LVI.

De la fausse beguine qui se faignoit estre de saincte vie.

L'an mil trois cent et quatre rassembla le duc Guillaume de Haynaut tout son povoir et se combati contre les Flamens en la terre de Gerlande et les vainqui, et si en mist à mort grant multitude. Et en ce meisme an habitoit en Flandres une femme fausse prophète, la quielle estoit en habit de beguine, et faignoit estre femme de saincte vie, et demouroit avec les béguines et faignoit aucunes révélacions fictives et plaines de mensonges par les quielles le roy, la royne et meismement les nobles de France elle trompa; et especiaument en ce temps que le roy de France avoit empensé d'aler combatre les Flamens. Et encore fist-elle tant que, à la requeste des Flamens, Charles conte de Valois, le quiel retournoit de Secile, voult faire empoisonner par un jeune homme que elle luy envoia malicieusement. Mais quant Charles oï parler de celle femme, il la fist prendre et mettre en gehenne, et lui fist faire du feu ès plentes des piés, et adonc confessa sa mauvaistié si comme l'en disoit.

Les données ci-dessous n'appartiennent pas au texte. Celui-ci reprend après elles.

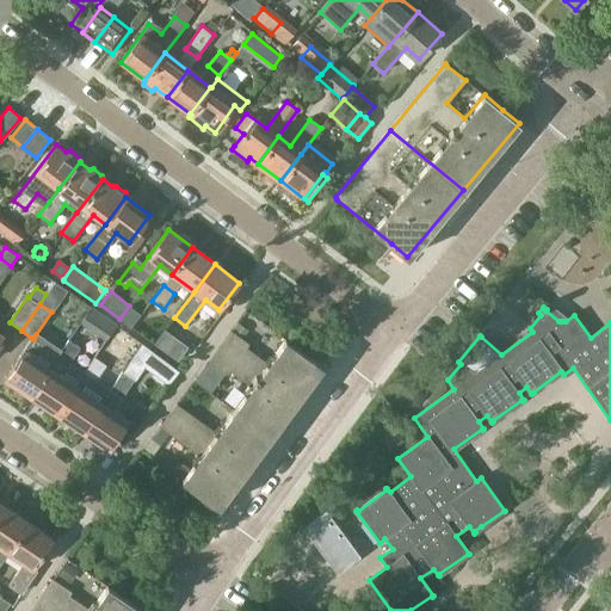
[(98,337),(105,341),(116,325),(107,320),(98,337)]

Et lors la fist ledit messire Charles mener en prison à Crespi en Valois, et là fu une pièce de temps; mais en la fin il la laissa aler.

Et en cest an, Jehan de Pontoise abbé de Citiaux se démist du gouvernement de ladite ordre, pour ce que l'en disoit que il ne s'estoit voulu consentir aux appiaux[207] lesquiex avoient esté fais à Paris contre le pape. Car il luy sambloit véritablement et se doubtoit moult que par le roy ou ses menistres dommage ne fust fait à ses frères en la temporalité, et pour ceste cause il se démist.

Et en ce mesme an, le dimenche devant la Nativité monseigneur sainct Jehan Baptiste, furent mises seurs de l'ordre des frères Prescheurs à Poissi, en la dyocèse de Chartres, en une églyse[208] nouvellement édifice du roy Phelippe en l'onneur du glorieux confesseur monseigneur sainct Loys jadis roy de France.

Et en cest an, mut une très grant dissencion entre l'Université et le prévost de Paris. Car le dit prévost avoit fait prendre par commandement un clerc et le fist mettre en prison, et puis tantost pendre au gibet: adonc cessa la lecture de toutes les facultés à Paris jusques à tant que par commandement du roy, le dist prévost l'amendast à l'Université et que il leur eust fait satisfaction; et fallut que le dit prévost alast à Avignon pour soy faire absoudre; et environ la feste de Toussains recommencièrent les lectures[209].

Et en ce mesme an, en la veille des apostres sainct Pierre et sainct Pol, furent assemblés en l'églyse Nostre-Dame de Paris grant quantité de prélas et de clergié tout de par le roy mandés. Et là furent leues, de par le roy, lettres papales ès quelles, entre les autres choses, estoit contenu: que le pape Bénédic, jà soit ce que sur ce de par le roy n'eust esté requis, absolvoit le roy, la royne, les enfans, les nobles, le royaume, et tous les adhérens, de toute sentence de escomeniement et d'entredit, sé aucune, en eux ou en l'un de eux, avoit esté gettée par le pape Boniface en quelque manière; et avec ce il donnoit au roy les dismes des églyses du royaume jusques à deux ans; et encore luy donna-il les annuelles jusques à trois ans au royaume de France pour ses guerres soustenir: et avec ce luy donna-il l'auctorité que le chancelier de Paris peust licencier les maistres en théologie et en décret; laquelle auctorité le pape avoit réservée par devers soy, si comme l'en disoit. Et en ce meisme an, le pape Bénédic moru à Peruse ès nones de juillet. Si avint que les cardinals n'entendirent pas à l'eslection, mais la targièrent au plus qu'il porent: mais on les fist enclorre, selon la décrétale du pape Grégoire X. Si procurèrent frauduleusement tant que l'en leur administrent vivres occultement et ainsi targa l'élection du pape jusques près d'un an. Et en ce meisme an, Gui de Namur, fils de Gui conte de Flandres, fu pris en bataille de navires par Guillaume fils du conte de Haynau et par la gent le roy de France qui députés estoient à la garde des voies de la mer et des pors d'icelle.